Browse our gallery of archive photographs from Living Archive or keep scrolling to read more about our very own Bradwell Windmill!
Bradwell Windmill is a limestone tower mill which was built around 1805 by a Mr Samuel Holman. The positioning of the mill would have taken advantage of the adjacent newly opened Grand Union Canal, transporting flour into the London market. It is believed to be the oldest tower mill in the whole of Buckinghamshire.
Samuel Holman worked the mill until his death in 1825, when the business was inherited by his wife and son.
It milled barley and wheat and provided a living for the families who subsequently owned it in the following decades, but things were changing, and with the increasing use of steam power, the mill closed for business in 1876 when the Railway Company bought adjacent land for the development of the Wolverton to Newport Pagnell line (now the Railway Walk). The last miller was Robert Saxby.

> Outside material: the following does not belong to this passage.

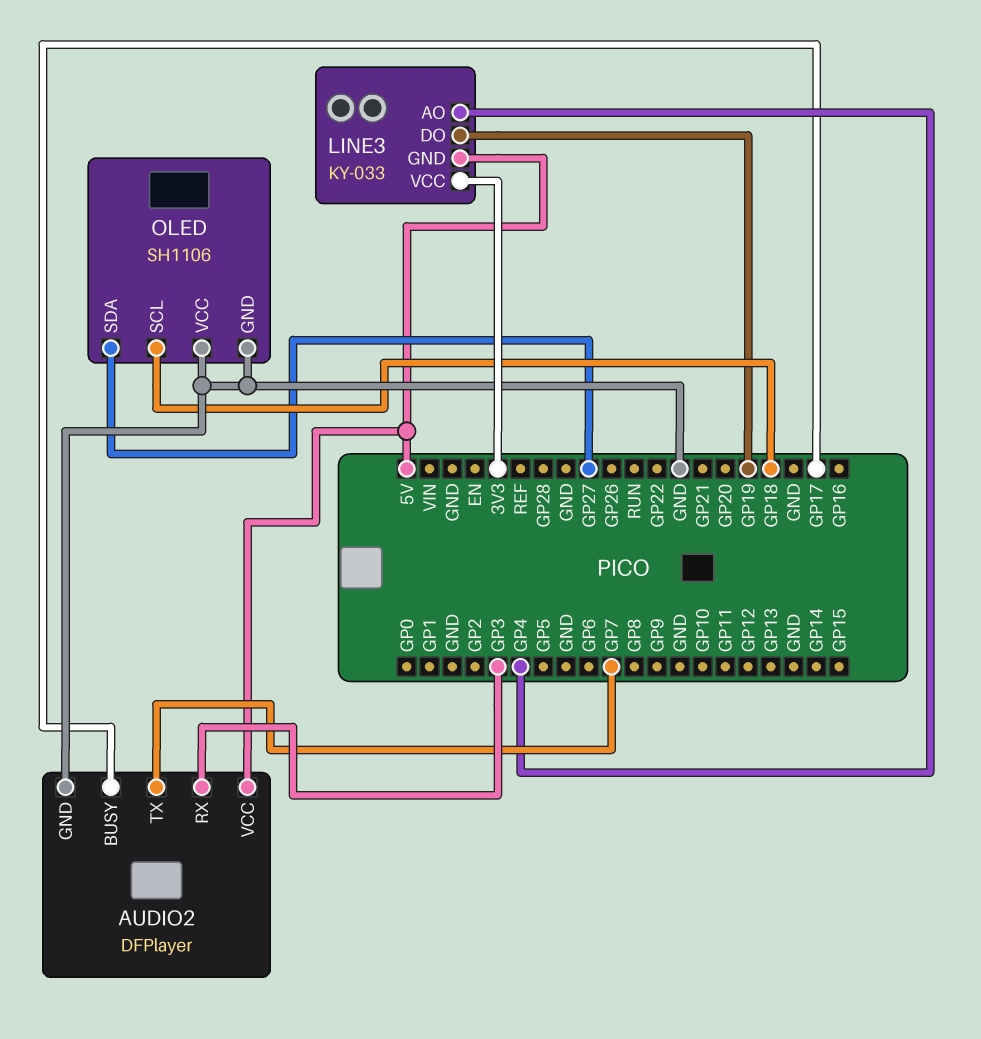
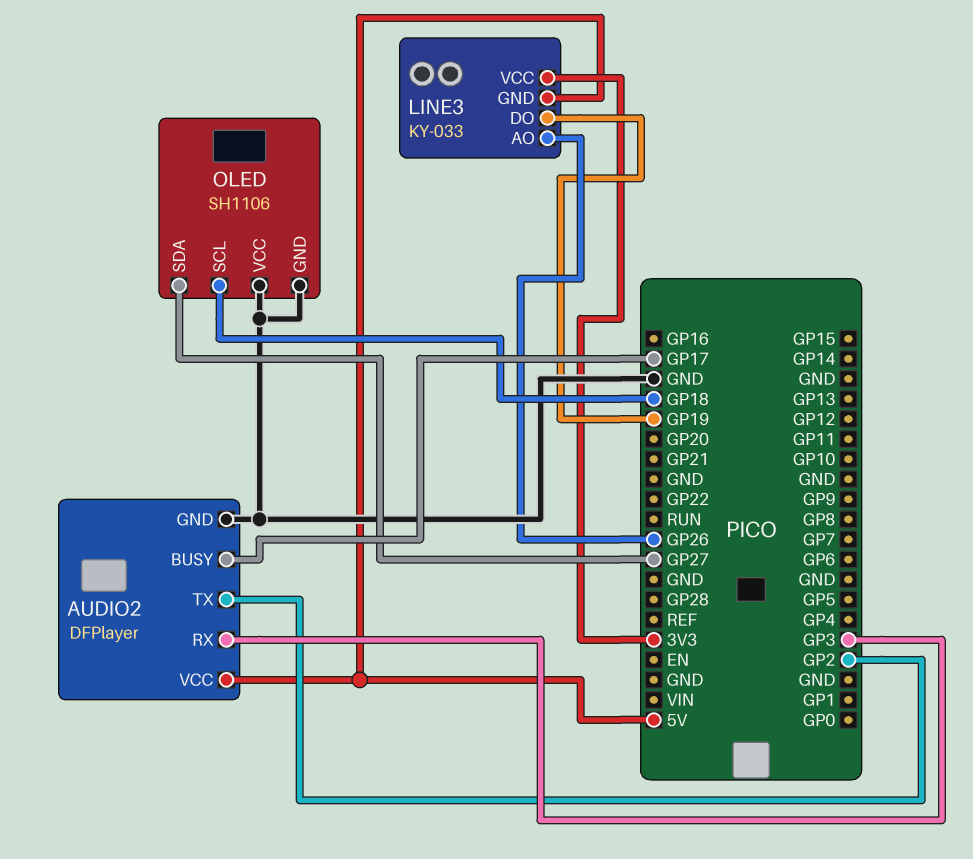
AUDIO2 pin TX: GP7 -> GP2
LINE3 pin AO: GP4 -> GP26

Bradwell Windmill was left derelict until the 1970s when restoration work was undertaken by Milton Keynes Development Corporation and placed in ownership of Milton Keynes City Council. Further investment saw refurbishment work in 2014 which made the building watertight and restored the sales and milling mechanism, and Milton Keynes Museum was appointed custodian.
Courtesy of Living Archive
The mill consists of three floors above ground level, the stone floor, the bin floor and the dust floor, and still features original beams and equipment. One of its more unusual features is a fireplace on the ground floor, uncommon in mills due to the highly explosive properties of flour.
The stone floor has two sets of millstones; one pair made from Derbyshire Peak stone which would have been used to grind animal feed, and a pair of French stones for grinding finer flour for human consumption.